In 2020, the Portland Press Herald printed a report about the history of the 1975 event and said Dinshah's use of fresh food at the event was unusual for the time: "In addition to being fresh and seasonal, the food at the congress was very simple with little seasoning in order to accommodate the needs of all the various vegetarians in attendance, some of whom eschewed salt, sugar, white flour or spices."

In 1990, along with her husband, she was the first inductee in the North American Vegetarian Society's Vegetarian Hall of Fame.

After her husband died in 2000, Dinshah assumed leadership of American Vegan Society and became its president.
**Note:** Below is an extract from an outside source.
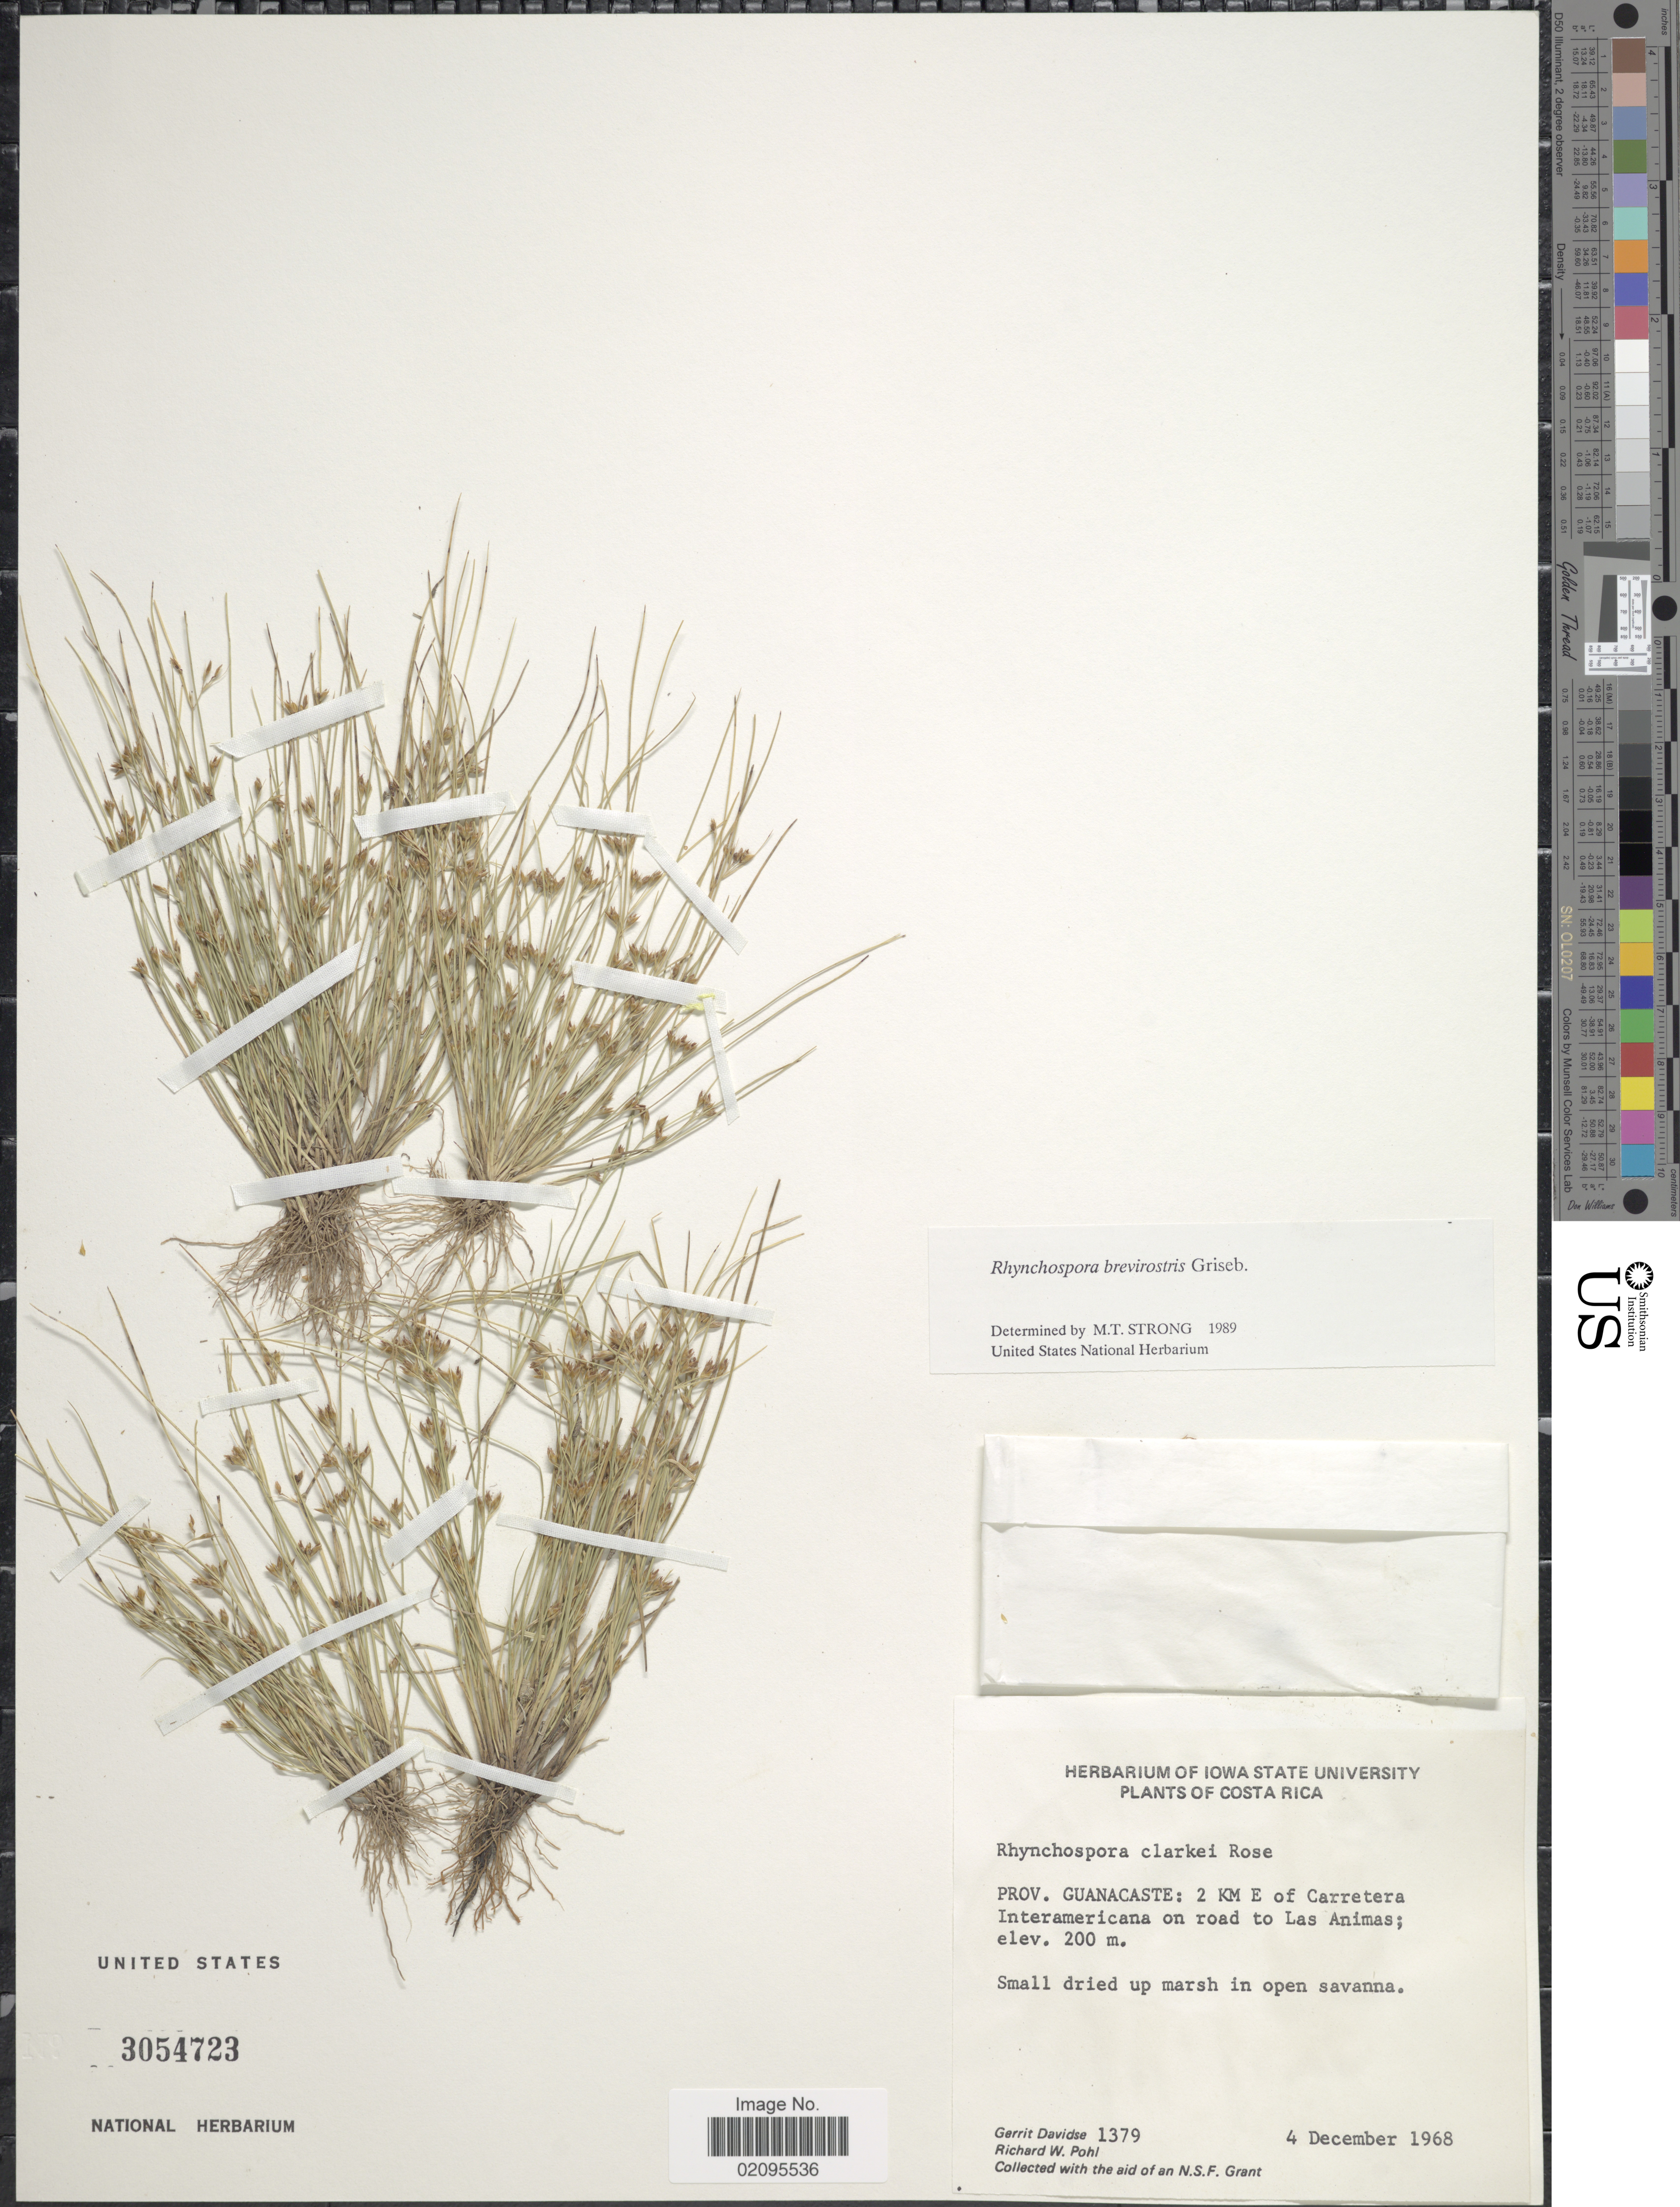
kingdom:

She edits American Vegan (formerly Ahimsa) magazine. She has been a frequent speaker at vegan and vegetarian conferences.

== Publications ==
- The Vegan Kitchen (Malaga, N.J.: American Vegan Society, 1987)
- Apples, Bean Dip, and Carrot Cake: Kids! Teach Yourself to Cook, with Anne Dinshah
- Feeding vegan babies. pamphlet #23-01
- XXIII World Vegetarian Congress Cook Book (1975)

==Honors and awards==
- 1990: Induction, Vegetarian Hall of Fame, now 'Vegan Hall of Fame' (North American Vegetarian Society)
- 2003: 24 Carrot Award, to Freya Dinshah and the American Vegan Society

==Personal life==
She met Jay Dinshah, who by 1957 had also become a vegan and who had founded the American Vegan Society in 1960, in England in February 1960. She married him in August of that year. The couple had two children. She was widowed in 2000.